* [EXCERPTED PASSAGE]
+ + + + + + +

General Comments  Copyrighted Redistributable Material  Public Domain Works  Sacred Text Markup Language 

General Comments

I am always looking for new and unique material to add to the Internet Sacred Text Archive (ISTA). The ISTA is a repository for public domain and redistributable etexts on the subjects of:

World Religion, including scriptures and historical material.

Traditional beliefs of Africa, Native America, Australia, and the Pacific.

Folklore and Fairytales

Mythology and Legends

Esoteric and Occult

No compensation is offered for volunteers, just bragging rights and worldwide exposure. The material submitted is posted at the site for permanent free download by anyone with a web connection. I reserve the right to reject any submission or to remove the submission at any time without notice.

Important: if you want to work on a project for the archive, please email me about your plans before starting. This is so that we can avoid duplicate projects and ensure that you understand the archives' procedures for adding new content to the site. Otherwise you may expend a lot of labor on a file that we can't post, or have to go back and do additional work on it.

+ + + + + + +

* [DATA EXCERPTS]

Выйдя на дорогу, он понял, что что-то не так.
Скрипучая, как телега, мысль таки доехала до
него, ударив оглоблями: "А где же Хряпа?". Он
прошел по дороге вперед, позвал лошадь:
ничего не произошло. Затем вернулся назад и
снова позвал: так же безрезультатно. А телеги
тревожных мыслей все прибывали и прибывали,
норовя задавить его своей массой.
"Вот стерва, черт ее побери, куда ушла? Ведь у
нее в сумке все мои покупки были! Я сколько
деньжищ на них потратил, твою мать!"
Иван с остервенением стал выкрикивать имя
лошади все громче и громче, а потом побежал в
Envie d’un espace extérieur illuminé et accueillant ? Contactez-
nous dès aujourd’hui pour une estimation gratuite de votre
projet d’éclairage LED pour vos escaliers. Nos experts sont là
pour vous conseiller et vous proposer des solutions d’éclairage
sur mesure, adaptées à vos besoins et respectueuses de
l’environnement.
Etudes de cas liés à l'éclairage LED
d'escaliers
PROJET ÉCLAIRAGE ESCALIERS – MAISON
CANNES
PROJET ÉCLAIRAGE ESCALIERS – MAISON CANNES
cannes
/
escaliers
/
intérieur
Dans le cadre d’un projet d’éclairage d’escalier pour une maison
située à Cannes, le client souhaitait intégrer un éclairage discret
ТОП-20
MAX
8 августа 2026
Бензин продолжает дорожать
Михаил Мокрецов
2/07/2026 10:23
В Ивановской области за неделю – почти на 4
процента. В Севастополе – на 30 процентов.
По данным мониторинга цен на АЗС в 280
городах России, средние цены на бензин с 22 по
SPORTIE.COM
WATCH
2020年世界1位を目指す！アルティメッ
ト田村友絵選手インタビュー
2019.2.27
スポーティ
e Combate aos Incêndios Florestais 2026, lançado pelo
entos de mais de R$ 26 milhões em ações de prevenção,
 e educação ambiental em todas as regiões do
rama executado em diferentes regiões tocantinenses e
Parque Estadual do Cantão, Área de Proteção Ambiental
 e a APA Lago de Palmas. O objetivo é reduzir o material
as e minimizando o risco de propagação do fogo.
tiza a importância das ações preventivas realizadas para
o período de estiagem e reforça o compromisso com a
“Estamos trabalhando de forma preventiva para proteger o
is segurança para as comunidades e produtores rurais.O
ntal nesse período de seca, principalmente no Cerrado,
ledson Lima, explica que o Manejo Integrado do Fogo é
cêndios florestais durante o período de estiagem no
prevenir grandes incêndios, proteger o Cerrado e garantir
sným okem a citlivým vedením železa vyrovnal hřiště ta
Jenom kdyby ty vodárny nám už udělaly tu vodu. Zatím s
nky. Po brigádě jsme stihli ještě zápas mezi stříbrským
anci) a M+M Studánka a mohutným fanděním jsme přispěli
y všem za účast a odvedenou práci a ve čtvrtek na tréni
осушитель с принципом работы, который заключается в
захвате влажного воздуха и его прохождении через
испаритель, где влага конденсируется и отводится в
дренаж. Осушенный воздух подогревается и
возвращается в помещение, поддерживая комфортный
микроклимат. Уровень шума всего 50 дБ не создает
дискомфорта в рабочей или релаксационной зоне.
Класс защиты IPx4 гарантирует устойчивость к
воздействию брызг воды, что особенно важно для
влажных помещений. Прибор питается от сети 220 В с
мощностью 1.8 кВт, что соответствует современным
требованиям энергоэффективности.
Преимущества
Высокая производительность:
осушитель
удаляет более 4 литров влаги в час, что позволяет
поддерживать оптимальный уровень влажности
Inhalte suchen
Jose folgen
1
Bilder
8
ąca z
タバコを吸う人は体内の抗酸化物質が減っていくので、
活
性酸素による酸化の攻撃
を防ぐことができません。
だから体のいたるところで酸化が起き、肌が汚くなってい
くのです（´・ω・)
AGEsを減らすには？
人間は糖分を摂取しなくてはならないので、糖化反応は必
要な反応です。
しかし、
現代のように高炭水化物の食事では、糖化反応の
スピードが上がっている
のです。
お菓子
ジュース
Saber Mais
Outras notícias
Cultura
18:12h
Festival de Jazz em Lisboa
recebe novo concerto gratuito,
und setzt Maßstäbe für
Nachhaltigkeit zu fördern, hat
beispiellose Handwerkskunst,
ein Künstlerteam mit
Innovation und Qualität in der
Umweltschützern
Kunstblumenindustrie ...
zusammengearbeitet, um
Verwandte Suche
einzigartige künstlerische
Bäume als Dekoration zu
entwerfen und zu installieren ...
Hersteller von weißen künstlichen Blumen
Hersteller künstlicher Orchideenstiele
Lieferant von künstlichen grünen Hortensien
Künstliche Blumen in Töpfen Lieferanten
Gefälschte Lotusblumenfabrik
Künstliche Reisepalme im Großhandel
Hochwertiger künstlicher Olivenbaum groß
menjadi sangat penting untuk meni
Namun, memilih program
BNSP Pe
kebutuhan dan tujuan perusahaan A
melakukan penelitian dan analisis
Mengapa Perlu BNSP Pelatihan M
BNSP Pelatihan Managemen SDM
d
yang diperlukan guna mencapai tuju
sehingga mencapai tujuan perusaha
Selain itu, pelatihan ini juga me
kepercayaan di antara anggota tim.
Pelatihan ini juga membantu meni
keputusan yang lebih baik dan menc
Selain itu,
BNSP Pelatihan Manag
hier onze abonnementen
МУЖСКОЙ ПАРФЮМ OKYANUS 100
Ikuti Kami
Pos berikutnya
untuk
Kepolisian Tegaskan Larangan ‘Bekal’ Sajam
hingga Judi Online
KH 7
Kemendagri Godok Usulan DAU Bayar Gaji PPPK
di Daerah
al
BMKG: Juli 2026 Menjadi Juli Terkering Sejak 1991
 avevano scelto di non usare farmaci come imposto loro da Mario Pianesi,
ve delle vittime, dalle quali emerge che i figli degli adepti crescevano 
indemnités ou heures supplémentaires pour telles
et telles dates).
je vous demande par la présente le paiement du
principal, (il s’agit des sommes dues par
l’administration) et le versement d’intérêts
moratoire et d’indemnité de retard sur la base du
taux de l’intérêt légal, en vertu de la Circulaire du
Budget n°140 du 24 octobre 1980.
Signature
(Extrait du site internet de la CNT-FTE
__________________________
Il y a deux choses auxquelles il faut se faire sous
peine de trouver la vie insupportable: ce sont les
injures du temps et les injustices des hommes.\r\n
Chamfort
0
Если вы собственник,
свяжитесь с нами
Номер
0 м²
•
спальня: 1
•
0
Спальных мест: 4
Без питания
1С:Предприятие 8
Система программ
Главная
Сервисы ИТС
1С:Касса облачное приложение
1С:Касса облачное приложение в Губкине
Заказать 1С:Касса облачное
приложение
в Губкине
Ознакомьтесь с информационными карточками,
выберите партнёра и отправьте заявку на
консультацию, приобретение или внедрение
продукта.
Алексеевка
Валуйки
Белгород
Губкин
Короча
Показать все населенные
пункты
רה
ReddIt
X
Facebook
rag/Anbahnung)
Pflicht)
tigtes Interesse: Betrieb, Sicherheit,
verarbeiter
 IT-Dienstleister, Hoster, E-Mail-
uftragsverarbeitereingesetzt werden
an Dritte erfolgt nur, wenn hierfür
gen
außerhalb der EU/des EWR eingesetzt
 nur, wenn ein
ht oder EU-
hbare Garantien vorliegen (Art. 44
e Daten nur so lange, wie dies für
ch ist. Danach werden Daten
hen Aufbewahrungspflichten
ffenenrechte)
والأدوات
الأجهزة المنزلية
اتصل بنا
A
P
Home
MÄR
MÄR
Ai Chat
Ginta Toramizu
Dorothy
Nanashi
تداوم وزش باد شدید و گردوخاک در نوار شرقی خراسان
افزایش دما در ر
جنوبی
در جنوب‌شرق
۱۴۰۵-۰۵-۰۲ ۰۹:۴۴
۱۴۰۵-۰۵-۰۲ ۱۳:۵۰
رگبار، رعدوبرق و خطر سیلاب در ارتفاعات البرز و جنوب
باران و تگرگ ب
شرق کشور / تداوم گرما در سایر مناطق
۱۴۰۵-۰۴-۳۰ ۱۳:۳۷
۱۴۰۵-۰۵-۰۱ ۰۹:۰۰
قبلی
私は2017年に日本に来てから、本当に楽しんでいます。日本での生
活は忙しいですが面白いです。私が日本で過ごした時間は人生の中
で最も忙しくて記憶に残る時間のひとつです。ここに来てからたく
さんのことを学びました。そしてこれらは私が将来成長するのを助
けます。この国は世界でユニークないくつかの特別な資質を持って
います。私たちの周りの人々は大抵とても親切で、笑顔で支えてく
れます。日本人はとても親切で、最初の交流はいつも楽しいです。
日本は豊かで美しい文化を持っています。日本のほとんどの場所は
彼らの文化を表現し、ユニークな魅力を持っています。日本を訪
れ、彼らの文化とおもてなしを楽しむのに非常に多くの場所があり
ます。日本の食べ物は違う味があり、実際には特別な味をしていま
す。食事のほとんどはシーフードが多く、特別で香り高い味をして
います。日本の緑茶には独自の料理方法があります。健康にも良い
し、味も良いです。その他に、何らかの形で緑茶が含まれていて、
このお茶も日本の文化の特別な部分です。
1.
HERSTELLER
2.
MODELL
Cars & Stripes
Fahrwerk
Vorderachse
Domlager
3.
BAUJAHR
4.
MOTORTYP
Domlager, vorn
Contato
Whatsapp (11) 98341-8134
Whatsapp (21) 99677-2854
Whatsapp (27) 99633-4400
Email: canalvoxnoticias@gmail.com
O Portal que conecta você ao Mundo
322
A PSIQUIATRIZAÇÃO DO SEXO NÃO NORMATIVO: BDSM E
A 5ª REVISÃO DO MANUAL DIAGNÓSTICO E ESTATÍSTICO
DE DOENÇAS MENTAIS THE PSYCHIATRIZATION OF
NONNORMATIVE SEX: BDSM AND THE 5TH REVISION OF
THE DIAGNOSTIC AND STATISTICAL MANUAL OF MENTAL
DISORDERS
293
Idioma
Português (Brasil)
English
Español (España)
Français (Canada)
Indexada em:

+ + + + + + +

* [WHAT THIS EXERCISE ASKS]
- 1) Answer these questions from the Sacred Text Archive guidelines:
(a) What do volunteers receive in place of compensation?
(b) What should someone do before starting a project for the archive?
(c) The traditional beliefs of which regions does the archive cover?
- 2) Extend the Sacred Text Archive guidelines past their final sentence, keeping their formal voice.

* [SOLVED PROBLEMS]
- 1)
(a) Bragging rights and worldwide exposure.
(b) Email about their plans.
(c) Africa, Native America, Australia, and the Pacific.

- 2)
To volunteer to create etexts, you will need to have access to or obtain 1) a flat-bed scanner 2) OCR software (e.g. OmniPage) and 3) word processing software which can edit HTML files and perform spell checking (e.g. Microsoft Word). You will also be responsible for obtaining the book which you will be scanning, either by checking it out from a library or by purchasing a copy. I will assist in clearing the copyright, but you need to have the time, skills and resources to finish the project on your own, without a lot of handholding.

Note that donated etexts may be cross-posted (i.e., 'stolen') by other sites without notice to sacred-texts or the originator of the etext, or converted for submission to Project Gutenberg. I make no attempt to prevent these uses of material at the site and actually encourage it. While I give attribution to volunteers in the etext and in the on-site bibliography, I can't guarantee that attribution will be provided by other sites.

The file, if based on public domain material, will be included on the next version of the ISTA CD-ROM. This CD-ROM is sold to defray costs of the site, currently in the middle four figures per year.

Texts must be in HTML or 7 or 8 bit ASCII. All graphics submitted must be in JPG format. All files submitted to the ISTA must either be verifiably in the public domain or bear a clear release from the author for unlimited reproduction.

I do not publish PDF files or other binary formats, and any HTML must be non-CSS based and without any JavaScript, or other 'moving parts'. I don't generally post material which occurs elsewhere on the Internet at stable, long term sites. I welcome contributions of compatible material from existing sites as a mirror site by special arrangement.

When submitting material for the ISTA, please compress it in the ZIP format and attach the ZIP file to an email sent to this address.

Formatting

There are three kinds of texts which are submitted to the ISTA.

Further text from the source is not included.